WHAT YOU NEED TO DO:
If a line in the material below has the string "center", copy it out.

TASK INPUT:
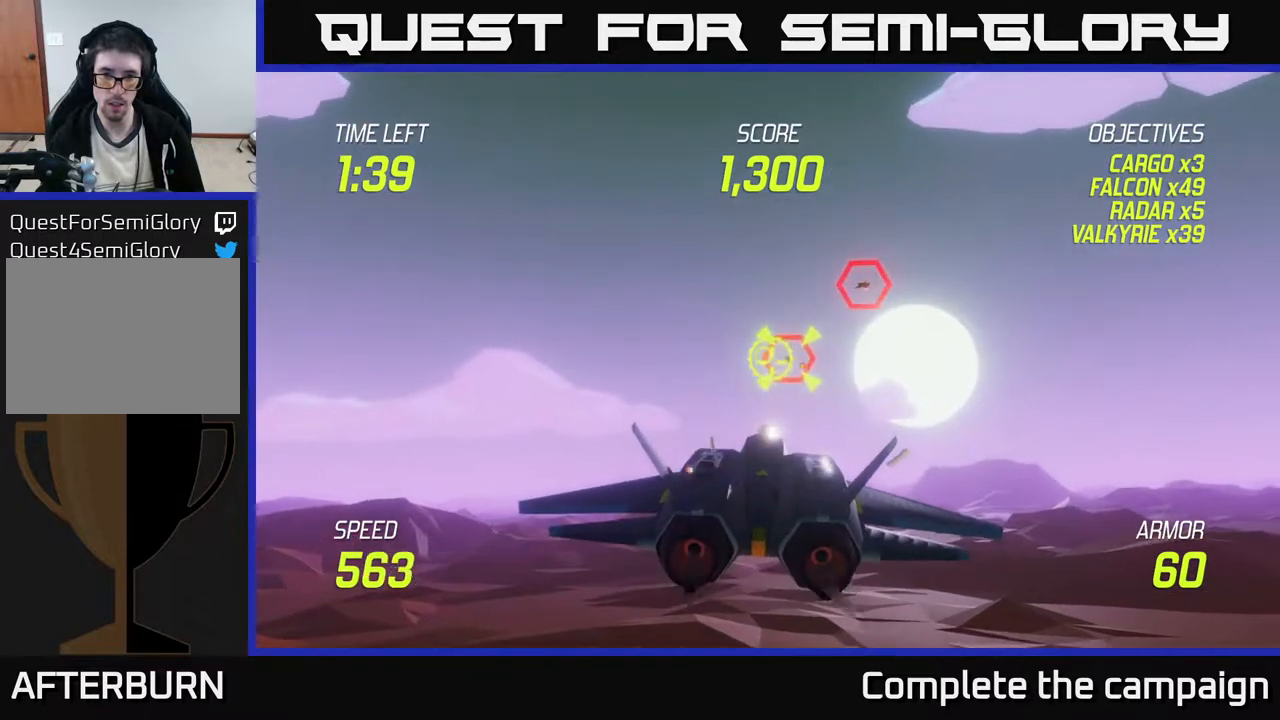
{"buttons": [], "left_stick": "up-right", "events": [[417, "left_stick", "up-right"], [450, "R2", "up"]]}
...
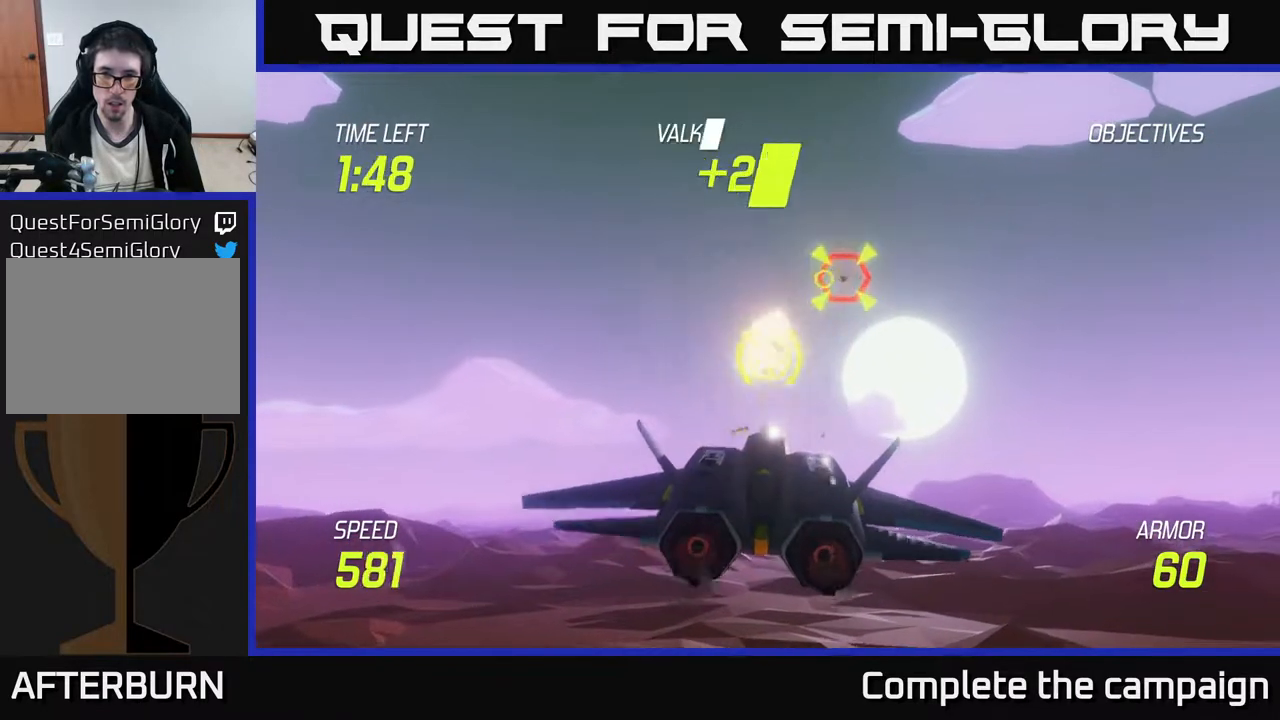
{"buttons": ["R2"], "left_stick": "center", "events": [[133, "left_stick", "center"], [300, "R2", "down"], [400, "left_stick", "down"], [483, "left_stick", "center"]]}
* * *
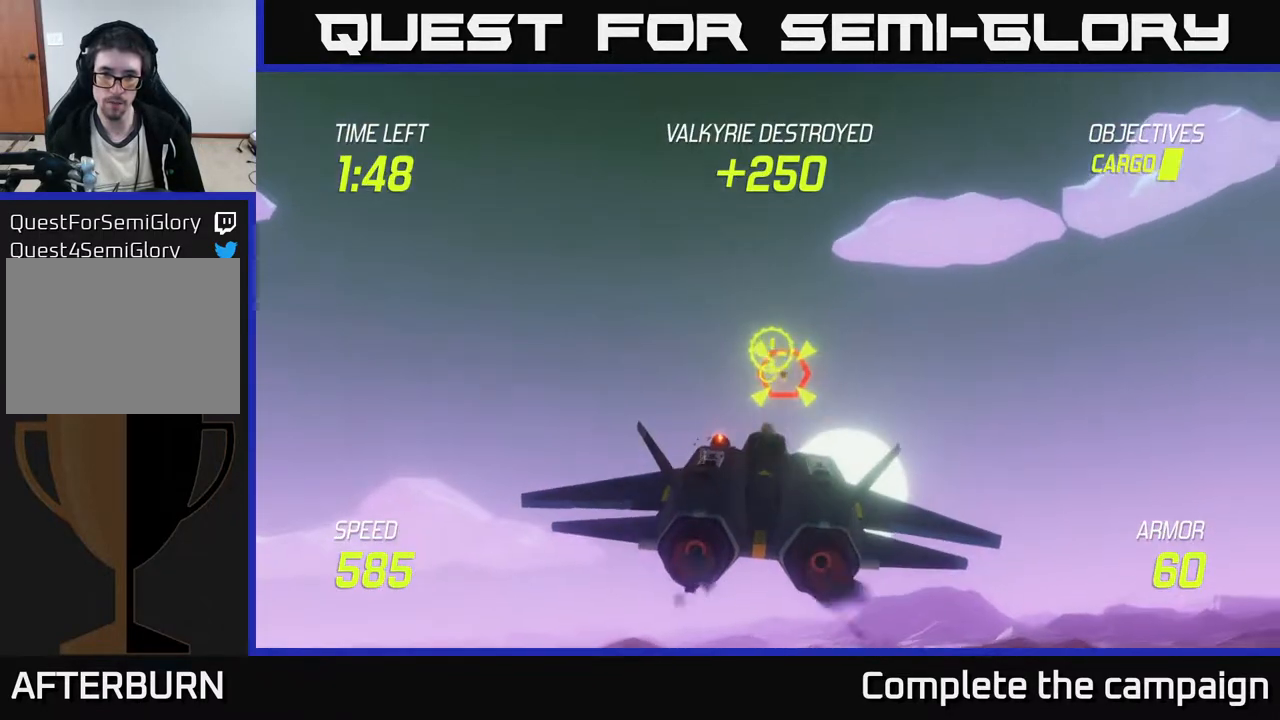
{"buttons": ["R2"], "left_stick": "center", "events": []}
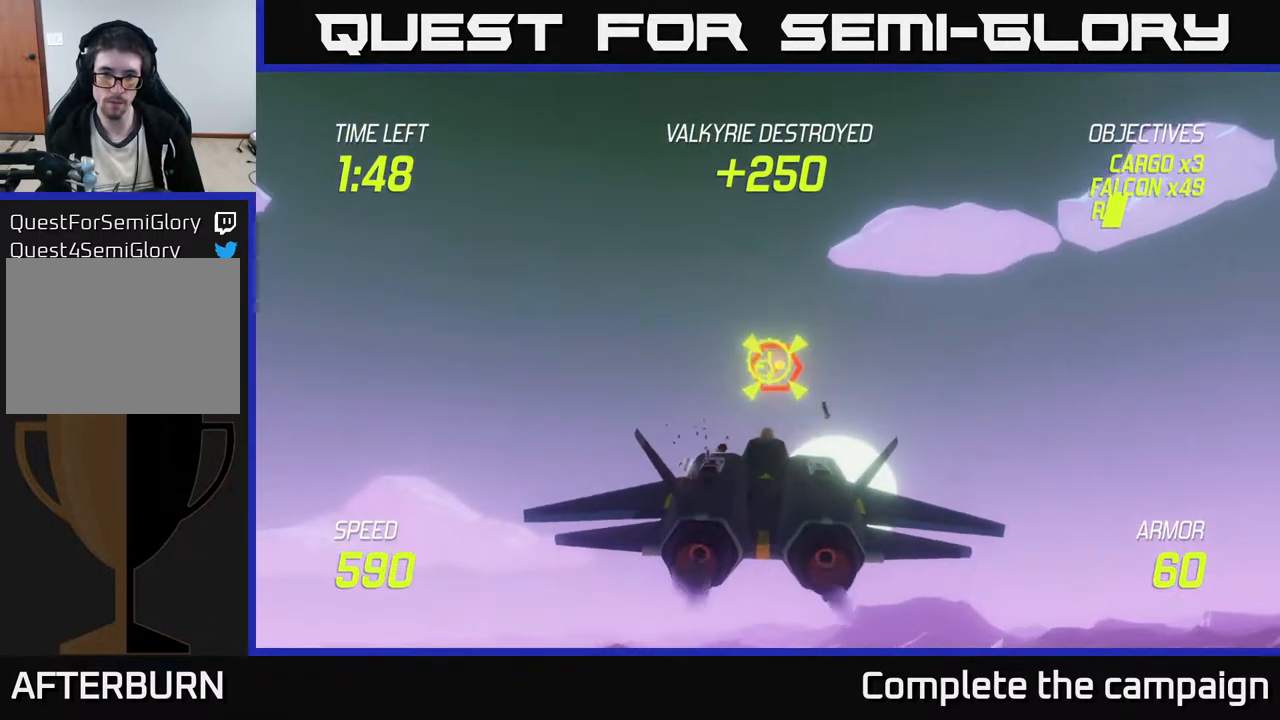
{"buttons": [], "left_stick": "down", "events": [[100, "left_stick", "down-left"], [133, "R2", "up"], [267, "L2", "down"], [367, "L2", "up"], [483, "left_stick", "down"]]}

OUTPUT FOR THIS EXERCISE:
{"buttons": ["R2"], "left_stick": "center", "events": [[133, "left_stick", "center"], [300, "R2", "down"], [400, "left_stick", "down"], [483, "left_stick", "center"]]}
{"buttons": ["R2"], "left_stick": "center", "events": []}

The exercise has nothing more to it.